── Records provided

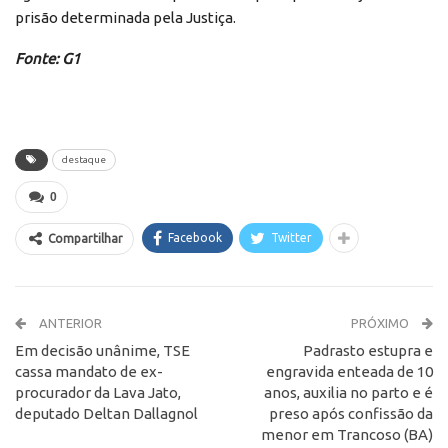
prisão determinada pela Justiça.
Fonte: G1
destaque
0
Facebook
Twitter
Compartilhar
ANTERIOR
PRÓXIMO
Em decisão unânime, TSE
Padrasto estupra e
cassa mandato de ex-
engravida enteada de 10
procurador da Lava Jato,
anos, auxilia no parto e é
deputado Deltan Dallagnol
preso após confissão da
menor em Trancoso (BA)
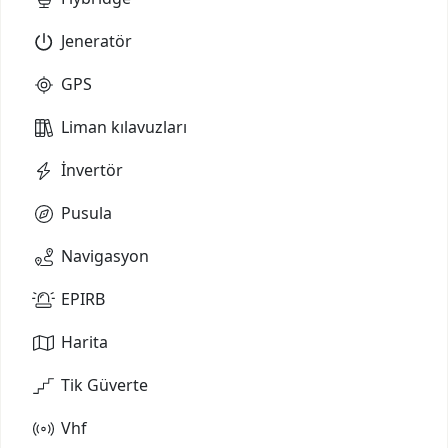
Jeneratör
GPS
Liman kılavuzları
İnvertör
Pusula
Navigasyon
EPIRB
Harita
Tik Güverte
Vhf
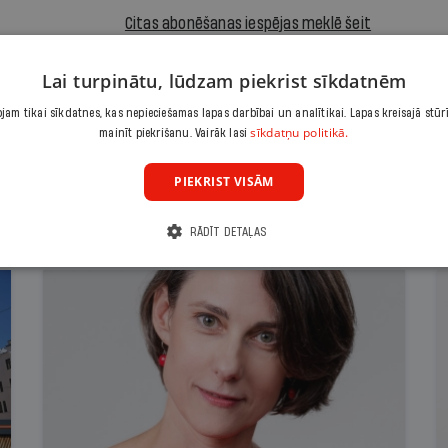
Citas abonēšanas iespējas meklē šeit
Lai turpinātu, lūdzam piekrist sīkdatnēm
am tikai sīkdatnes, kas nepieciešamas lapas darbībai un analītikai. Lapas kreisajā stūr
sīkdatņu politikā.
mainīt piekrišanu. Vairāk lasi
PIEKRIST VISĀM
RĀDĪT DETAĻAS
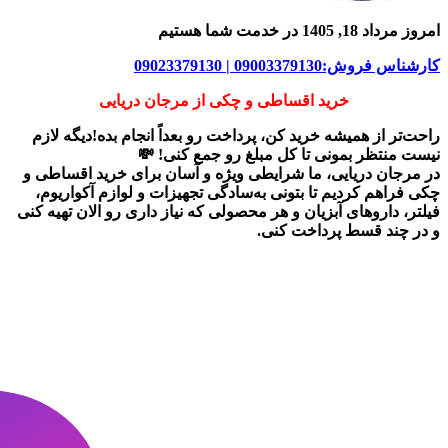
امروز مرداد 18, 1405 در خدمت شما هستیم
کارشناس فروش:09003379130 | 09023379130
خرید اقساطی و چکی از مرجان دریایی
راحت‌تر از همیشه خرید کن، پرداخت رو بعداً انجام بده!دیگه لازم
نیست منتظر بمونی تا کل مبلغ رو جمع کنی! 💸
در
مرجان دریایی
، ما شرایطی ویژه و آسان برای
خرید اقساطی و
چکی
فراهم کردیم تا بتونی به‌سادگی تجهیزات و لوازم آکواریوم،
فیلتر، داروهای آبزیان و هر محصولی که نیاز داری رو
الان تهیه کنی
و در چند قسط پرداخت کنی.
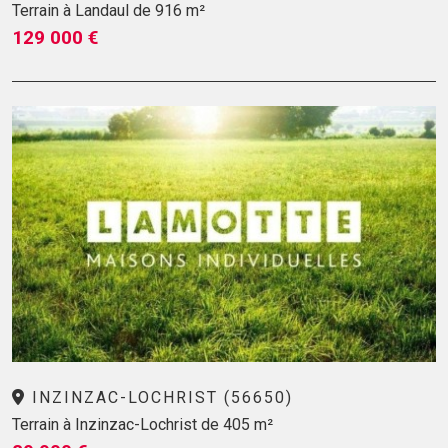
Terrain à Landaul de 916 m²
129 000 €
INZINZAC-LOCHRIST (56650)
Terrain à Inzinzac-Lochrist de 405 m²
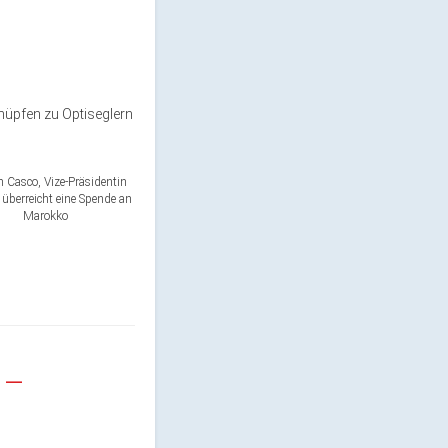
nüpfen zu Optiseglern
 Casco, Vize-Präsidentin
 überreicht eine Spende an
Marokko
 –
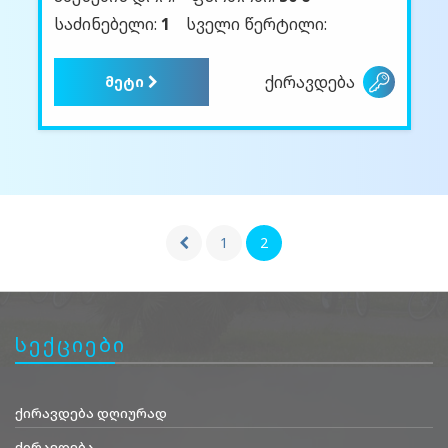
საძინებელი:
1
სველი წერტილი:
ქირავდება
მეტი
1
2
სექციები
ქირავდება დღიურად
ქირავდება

────

**Task objective:**
Which lines in the data above contain the word "پرداخت"? Locate and copy every one of them.

**Exercise result:**
راحت‌تر از همیشه خرید کن، پرداخت رو بعداً انجام بده!دیگه لازم
و در چند قسط پرداخت کنی.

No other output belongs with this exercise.